Владимир Владимирович рассеянно листает мои записи, благодушно улыбается. «А вот это как понять? – спрашивает он. – Вот вы пишете: „Л. И. – бол. муд. Достаточно вслушаться в то, что он с трибун произносит…“ Это вы о ком? И что означают ваши сокращения?» Тут уж я улыбаюсь. «О Леониде Ильиче Брежневе, генсеке нашем ненаглядном, – говорю. – А вы со мной не согласны? Я лично всякий раз, когда телевизор смотрел, понимал, что большой мудрец наш руководитель. Жаль, что безвременно скончался. Молодые, конечно, энергичны, но вот смогут ли страну из кризиса вывести? Как вы считаете, Владимир Владимирович?»

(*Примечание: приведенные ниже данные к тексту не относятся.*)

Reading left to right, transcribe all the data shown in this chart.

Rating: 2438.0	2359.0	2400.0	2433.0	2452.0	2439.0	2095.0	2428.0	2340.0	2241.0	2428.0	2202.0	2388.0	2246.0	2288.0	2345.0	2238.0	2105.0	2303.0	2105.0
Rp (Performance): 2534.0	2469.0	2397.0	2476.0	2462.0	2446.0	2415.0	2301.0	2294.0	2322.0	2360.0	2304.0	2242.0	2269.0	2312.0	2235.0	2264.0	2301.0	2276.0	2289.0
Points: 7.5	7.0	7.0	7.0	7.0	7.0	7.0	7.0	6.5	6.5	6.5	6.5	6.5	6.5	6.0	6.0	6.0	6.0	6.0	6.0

Тут мой собеседник переносицу почесывать начал. «А вот эта запись, – спрашивает. – Вы и ей объяснение найдете?» Протягивает мне записную книжку, чтобы мысли мои вслух не зачитывать, пробрало его, бедного, до самой изжоги. Воду из графина пить начал и даже в стакан ее не налил.

Читаю запись. «Конечно, Владимир Владимирович, это ведь тоже не мое! Неужели скромный труженик может позволить себе такие оценки? „Страна вновь на подъеме – мучительном, долгом, ведущим к голой вершине!“ Это не я, это ваш начальник в одной компании сказал, я и записал, чтобы не забыть. Глубокая мысль, Владимир Владимирович! Не знаю, сам ли он ее придумал или где-то выше услышал…»

Смотрю, Владимира Владимировича в пот кинуло. С одной стороны, выходит, что диссидент, каковым он меня считает, в одной баньке с его начальником парится. А с другой стороны, начальник его крамольные мысли высказывает, и тут уже не одну ночь придется подумать – промолчать о том, что узнал, или доложить по команде? У них ведь порядки серьезные, за лишнее слово язык могут отрезать, чтобы глухонемым по легенде резидентом в Пакистан направить!

Расстались мы с ним хорошо. Владимир Владимирович мне поулыбался и спрашивает: «А вы, Михаил Соломонович, сказки писать не пробовали?» – «Нет, – говорю, – не чувствовал в себе литературного дара». – «А вы попробуйте, – советует он. – У вас получится, просто не может не получиться!»

Вот так, с его легкой руки, я и пошел в литературу. Со сказками у меня, конечно, ничего не вышло, а вот стихи, говорят, стали получаться. Правда, немного ехидные они у меня получались. Но к тому времени в стране бардак начался, и комитету не до меня стало, наверное, решили, что профилактика удачно закончилась…

Они посидели еще немного, поговорили о перестройке и судьбе суверенной России, согласившись в том, что если бы страной руководили не большие мудрецы, а нормальные люди, то все могло бы повернуться совсем по-другому.

Обычный кухонный разговор, который русские интеллигенты не одно поколение задушевно вели между собой после работы. Хорошо написал об этом известный московский бард и поэт, с которым Лютиков никогда не встречался, но стихи этого человека любил.

Да, бывало, пивали и гуливали,
Но не только стаканчиков для
Забегали, сидели, покуривали,
Вечерок до рассвету продля.
Чай, стихов при огарке моргающем
Перечитано-слушано всласть.
Чай, гитара Высоцкого с Галичем
Тоже здесь, а не где завелась.
Чай да сахар да пища духовная,
Но еще с незапамятных пор
Наипервейшее дело кухонное —
Это русский ночной разговор,
Где все время по нитке таинственной,
От какого угла ни начни,
Все съезжается к теме единственной,
Словно к свечке, горящей в ночи,
Россия![16]

Что вы хотите? И после смерти болят человеческие души о покинутом мире, о жизни, которой там живут оставшиеся родные и близкие. Да и Аренштадт пел душевно. Не Галич, конечно, с Высоцким, да и арфа – совсем не гитара, а все равно выходило так, что щеки солью щипало.